- How to complete this task: Only one stretch of the records below is wanted: the lines from the one holding "X54710000Y-26250000D01*" through the one holding "-X42700000Y-33695260D01*". Return it exactly, both ends included.

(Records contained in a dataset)
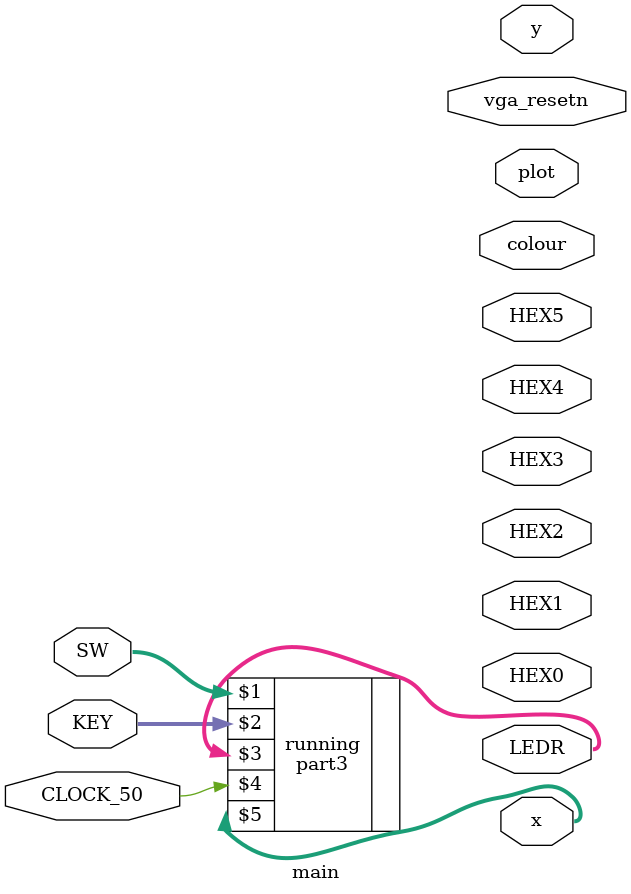
<source format=v>
`timescale 1ns / 1ps
`default_nettype none

module main	(
	input wire CLOCK_50,            //On Board 50 MHz
	input wire [9:0] SW,            // On board Switches
	input wire [3:0] KEY,           // On board push buttons
	output wire [6:0] HEX0,         // HEX displays
	output wire [6:0] HEX1,         
	output wire [6:0] HEX2,         
	output wire [6:0] HEX3,         
	output wire [6:0] HEX4,         
	output wire [6:0] HEX5,         
	output wire [9:0] LEDR,         // LEDs
	output wire [7:0] x,            // VGA pixel coordinates
	output wire [6:0] y,
	output wire [2:0] colour,       // VGA pixel colour (0-7)
	output wire plot,               // Pixel drawn when this is pulsed
	output wire vga_resetn          // VGA resets to black when this is pulsed (NOT CURRENTLY AVAILABLE)
);    

	//part1 running (SW, KEY, HEX0, HEX1);
	//part2 running (SW, CLOCK_50, HEX0, x, y);
	part3 running (SW, KEY, LEDR, CLOCK_50, x);
endmodule

</source>
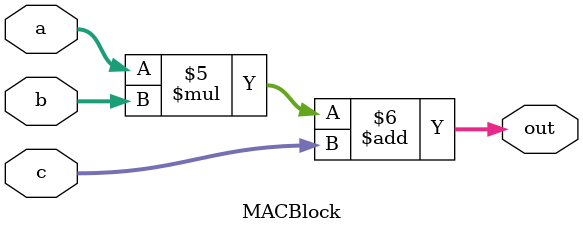
<source format=v>
`timescale 1ns / 1ps



module HalfBand1 (
	input clk,
	input clkdiv,
	input rst,
	input [16:0] x_in,
	output reg [16:0] y_out 
);

//Fixed Coefficients for Halfband Filter
//following numbers are in Q(1,20) format, sign extended to Q(5,20)
reg[24:0] HB1coff0 = {{4{1'b0}},21'h002090};
//coff1 is not used
reg[24:0] HB1coff2 = {{4{1'b1}},21'h1F2158};
//coff3 is not used
reg[24:0] HB1coff4 = {{4{1'b0}},21'h04BE38};
reg[24:0] HB1coff5 = {{4{1'b0}},21'h080000};

reg[17:0] D[9:0]; //Delay Registers
reg[47:0] r[8:0];//Sum Registers

//NAIVE APPROACH, TODO REFACTOR
//TODO USE DSP48E ?

MACBlock m0(HB1coff0,{{1{1'b0}},x_in},48'b0,r[0]);//Sign extend x_in
MACBlock m1(HB1coff2,D[1],r[0],r[1]);
MACBlock m2(HB1coff4,D[3],r[1],r[2]);
MACBlock m3(HB1coff5,D[4],r[2],r[3]);
MACBlock m4(HB1coff4,D[5],r[3],r[4]);
MACBlock m5(HB1coff2,D[7],r[4],r[5]);
MACBlock m6(HB1coff0,D[9],r[5],r[6]);

integer i;
always @(posedge clk or posedge rst) begin 
	if(rst) begin 
		for(i = 0; i < 10; i = i + 1) D[i] <= 0;
	end
        else begin
		for(i = 1; i< 10; i = i + 1) D[i] <= D[i-1];
                D[0] <= {{1{1'b0}},x_in};
	end
end

initial begin 
	y_out <= 0;
end

always @(posedge clkdiv or posedge rst) begin 
	if(rst) begin 
		y_out <= 0;
	end 
	else begin 
		y_out <= r[6]>>20;
	end
end



endmodule

module HalfBand2 ( 
	input clk,
	input clkdiv,
	input rst,
	input [17:0] x_in, //TODO CHECK ON THIS
	output reg [17:0] y_out 
);

reg[24:0] HB2coff0 = {{4{1'b0}},21'h000180};
reg[24:0] HB2coff2 = {{4{1'b1}},21'h1FF7D0};
reg[24:0] HB2coff4 = {{4{1'b0}},21'h001B38};
reg[24:0] HB2coff6 = {{4{1'b1}},21'h1FB928};
reg[24:0] HB2coff8 = {{4{1'b0}},21'h00A188};
reg[24:0] HB2coff10 ={{4{1'b1}},21'h1E9110};
reg[24:0] HB2coff12 ={{4{1'b0}},21'h04FFb0};
reg[24:0] HB2coff13 ={{4{1'b0}},21'h080000};

//reg[24:0] coff0 = 18'h00180;
//reg[24:0] coff2 = 18'h3F7D0;
//reg[24:0] coff4 = 18'h01B38;
//reg[24:0] coff6 = 18'h3B928;
//reg[24:0] coff8 = 18'h0A188;
//reg[24:0] coff10= 18'h29110;
//reg[24:0] coff12= 18'h4FFB0; //TODO
//reg[24:0] coff13= 18'h10000;

reg[17:0] D[26:0]; //Delay Registers
reg[47:0] r[14:0];//Sum Registers


MACBlock m0(HB2coff0,x_in,48'b0,r[0]);
MACBlock m1(HB2coff2,D[1],r[0],r[1]);
MACBlock m2(HB2coff4,D[3],r[1],r[2]);
MACBlock m3(HB2coff6,D[5],r[2],r[3]);
MACBlock m4(HB2coff8,D[7],r[3],r[4]);
MACBlock m5(HB2coff10,D[9],r[4],r[5]);
MACBlock m6(HB2coff12,D[11],r[5],r[6]);
MACBlock m7(HB2coff13,D[12],r[6],r[7]);
MACBlock m8(HB2coff12,D[13],r[7],r[8]);
MACBlock m9(HB2coff10,D[15],r[8],r[9]);
MACBlock m10(HB2coff8,D[17],r[9],r[10]);
MACBlock m11(HB2coff6,D[19],r[10],r[11]);
MACBlock m12(HB2coff4,D[21],r[11],r[12]);
MACBlock m13(HB2coff2,D[23],r[12],r[13]);
MACBlock m14(HB2coff0,D[25],r[13],r[14]);


integer i;
always @(posedge clk or posedge rst) begin 
	if(rst) begin 
		for(i = 0; i < 26; i = i + 1) D[i] <= 0;
	end
        else begin
		for(i = 1; i < 26; i = i + 1) D[i] <= D[i-1];
                D[0] <= {{1{1'b0}},x_in};
	end
end
initial begin 
	y_out <= 0;
end
always @(posedge clkdiv or posedge rst) begin 
	if(rst) begin 
		y_out <= 0;
	end 
	else begin 
		y_out <= r[14]>>18;
	end
end

endmodule


module MACBlock ( //TEMPORARY FOR IVERILOG COMPILATION
	input signed [24:0] a,
	input signed [17:0] b,
	input signed [47:0] c,
	output signed [47:0] out
);
//TODO INTRODUCE ACTUAL DSP48E FUNCTIONALITY
assign out = (a*b) + c;

endmodule

</source>
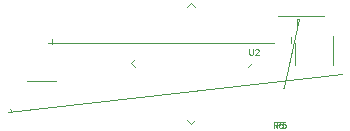
<source format=gto>
From e8ce69ccb5f72c80c06e9a2613a3428d060f9036 Mon Sep 17 00:00:00 2001
From: Jan--Henrik <janhenrik@janhenrik.org>
Date: Fri, 17 May 2019 23:49:41 +0200
Subject: v1.2

---
 gerber/OtterPill-F_SilkS.gto | 134 +++++++++++++++++++++----------------------
 1 file changed, 67 insertions(+), 67 deletions(-)

(limited to 'gerber/OtterPill-F_SilkS.gto')

diff --git a/gerber/OtterPill-F_SilkS.gto b/gerber/OtterPill-F_SilkS.gto
index 70e9ba3..69a052e 100644
--- a/gerber/OtterPill-F_SilkS.gto
+++ b/gerber/OtterPill-F_SilkS.gto
@@ -1,12 +1,12 @@
-G04 #@! TF.GenerationSoftware,KiCad,Pcbnew,5.1.0*
-G04 #@! TF.CreationDate,2019-05-06T17:27:13+02:00*
+G04 #@! TF.GenerationSoftware,KiCad,Pcbnew,5.1.2*
+G04 #@! TF.CreationDate,2019-05-17T23:45:07+02:00*
 G04 #@! TF.ProjectId,OtterPill,4f747465-7250-4696-9c6c-2e6b69636164,rev?*
 G04 #@! TF.SameCoordinates,Original*
 G04 #@! TF.FileFunction,Legend,Top*
 G04 #@! TF.FilePolarity,Positive*
 %FSLAX46Y46*%
 G04 Gerber Fmt 4.6, Leading zero omitted, Abs format (unit mm)*
-G04 Created by KiCad (PCBNEW 5.1.0) date 2019-05-06 17:27:13*
+G04 Created by KiCad (PCBNEW 5.1.2) date 2019-05-17 23:45:07*
 %MOMM*%
 %LPD*%
 G04 APERTURE LIST*
@@ -1557,6 +1557,20 @@ X63200000Y-37100000D01*
 X20300000Y-19800000D02*
 X62900000Y-19800000D01*
 D13*
+X47469435Y-28925825D02*
+X47805311Y-28589949D01*
+X37594689Y-28589949D02*
+X37930565Y-28925825D01*
+X37930565Y-28254073D02*
+X37594689Y-28589949D01*
+X42700000Y-23484638D02*
+X43035876Y-23820514D01*
+X42364124Y-23820514D02*
+X42700000Y-23484638D01*
+X42700000Y-33695260D02*
+X42364124Y-33359384D01*
+X43035876Y-33359384D02*
+X42700000Y-33695260D01*
 X53950000Y-24550000D02*
 X50050000Y-24550000D01*
 X53950000Y-22850000D02*
@@ -1675,20 +1689,6 @@ X54710000Y-28700000D02*
 X54710000Y-26250000D01*
 X51490000Y-26900000D02*
 X51490000Y-28700000D01*
-X47469435Y-28925825D02*
-X47805311Y-28589949D01*
-X37594689Y-28589949D02*
-X37930565Y-28925825D01*
-X37930565Y-28254073D02*
-X37594689Y-28589949D01*
-X42700000Y-23484638D02*
-X43035876Y-23820514D01*
-X42364124Y-23820514D02*
-X42700000Y-23484638D01*
-X42700000Y-33695260D02*
-X42364124Y-33359384D01*
-X43035876Y-33359384D02*
-X42700000Y-33695260D01*
 X28800000Y-30110000D02*
 X31250000Y-30110000D01*
 X30600000Y-26890000D02*
@@ -1730,6 +1730,27 @@ X49690000Y-26858578D01*
 X51110000Y-26341422D02*
 X51110000Y-26858578D01*
 D10*
+X47619047Y-27376190D02*
+X47619047Y-27780952D01*
+X47642857Y-27828571D01*
+X47666666Y-27852380D01*
+X47714285Y-27876190D01*
+X47809523Y-27876190D01*
+X47857142Y-27852380D01*
+X47880952Y-27828571D01*
+X47904761Y-27780952D01*
+X47904761Y-27376190D01*
+X48119047Y-27423809D02*
+X48142857Y-27400000D01*
+X48190476Y-27376190D01*
+X48309523Y-27376190D01*
+X48357142Y-27400000D01*
+X48380952Y-27423809D01*
+X48404761Y-27471428D01*
+X48404761Y-27519047D01*
+X48380952Y-27590476D01*
+X48095238Y-27876190D01*
+X48404761Y-27876190D01*
 X51680952Y-25301190D02*
 X51680952Y-24801190D01*
 X51800000Y-24801190D01*
@@ -2323,35 +2344,35 @@ X50552380Y-30616666D01*
 X50504761Y-30640476D01*
 X50480952Y-30664285D01*
 X50457142Y-30711904D01*
-X50216666Y-34051190D02*
-X50050000Y-33813095D01*
-X49930952Y-34051190D02*
-X49930952Y-33551190D01*
-X50121428Y-33551190D01*
-X50169047Y-33575000D01*
-X50192857Y-33598809D01*
-X50216666Y-33646428D01*
-X50216666Y-33717857D01*
-X50192857Y-33765476D01*
-X50169047Y-33789285D01*
-X50121428Y-33813095D01*
-X49930952Y-33813095D01*
-X50669047Y-33551190D02*
-X50430952Y-33551190D01*
-X50407142Y-33789285D01*
-X50430952Y-33765476D01*
-X50478571Y-33741666D01*
-X50597619Y-33741666D01*
-X50645238Y-33765476D01*
-X50669047Y-33789285D01*
-X50692857Y-33836904D01*
-X50692857Y-33955952D01*
-X50669047Y-34003571D01*
-X50645238Y-34027380D01*
-X50597619Y-34051190D01*
-X50478571Y-34051190D01*
-X50430952Y-34027380D01*
-X50407142Y-34003571D01*
+X49970666Y-34051190D02*
+X49804000Y-33813095D01*
+X49684952Y-34051190D02*
+X49684952Y-33551190D01*
+X49875428Y-33551190D01*
+X49923047Y-33575000D01*
+X49946857Y-33598809D01*
+X49970666Y-33646428D01*
+X49970666Y-33717857D01*
+X49946857Y-33765476D01*
+X49923047Y-33789285D01*
+X49875428Y-33813095D01*
+X49684952Y-33813095D01*
+X50423047Y-33551190D02*
+X50184952Y-33551190D01*
+X50161142Y-33789285D01*
+X50184952Y-33765476D01*
+X50232571Y-33741666D01*
+X50351619Y-33741666D01*
+X50399238Y-33765476D01*
+X50423047Y-33789285D01*
+X50446857Y-33836904D01*
+X50446857Y-33955952D01*
+X50423047Y-34003571D01*
+X50399238Y-34027380D01*
+X50351619Y-34051190D01*
+X50232571Y-34051190D01*
+X50184952Y-34027380D01*
+X50161142Y-34003571D01*
 X27491666Y-32676190D02*
 X27325000Y-32438095D01*
 X27205952Y-32676190D02*
@@ -2480,27 +2501,6 @@ X55459523Y-29526190D01*
 X55316666Y-29526190D01*
 X55269047Y-29502380D01*
 X55245238Y-29478571D01*
-X47619047Y-27376190D02*
-X47619047Y-27780952D01*
-X47642857Y-27828571D01*
-X47666666Y-27852380D01*
-X47714285Y-27876190D01*
-X47809523Y-27876190D01*
-X47857142Y-27852380D01*
-X47880952Y-27828571D01*
-X47904761Y-27780952D01*
-X47904761Y-27376190D01*
-X48119047Y-27423809D02*
-X48142857Y-27400000D01*
-X48190476Y-27376190D01*
-X48309523Y-27376190D01*
-X48357142Y-27400000D01*
-X48380952Y-27423809D01*
-X48404761Y-27471428D01*
-X48404761Y-27519047D01*
-X48380952Y-27590476D01*
-X48095238Y-27876190D01*
-X48404761Y-27876190D01*
 X30869047Y-26501190D02*
 X30869047Y-26905952D01*
 X30892857Y-26953571D01*
-- 
cgit 


</source>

- Exercise solution:
 X54710000Y-26250000D01*
 X51490000Y-26900000D02*
 X51490000Y-28700000D01*
-X47469435Y-28925825D02*
-X47805311Y-28589949D01*
-X37594689Y-28589949D02*
-X37930565Y-28925825D01*
-X37930565Y-28254073D02*
-X37594689Y-28589949D01*
-X42700000Y-23484638D02*
-X43035876Y-23820514D01*
-X42364124Y-23820514D02*
-X42700000Y-23484638D01*
-X42700000Y-33695260D02*
-X42364124Y-33359384D01*
-X43035876Y-33359384D02*
-X42700000Y-33695260D01*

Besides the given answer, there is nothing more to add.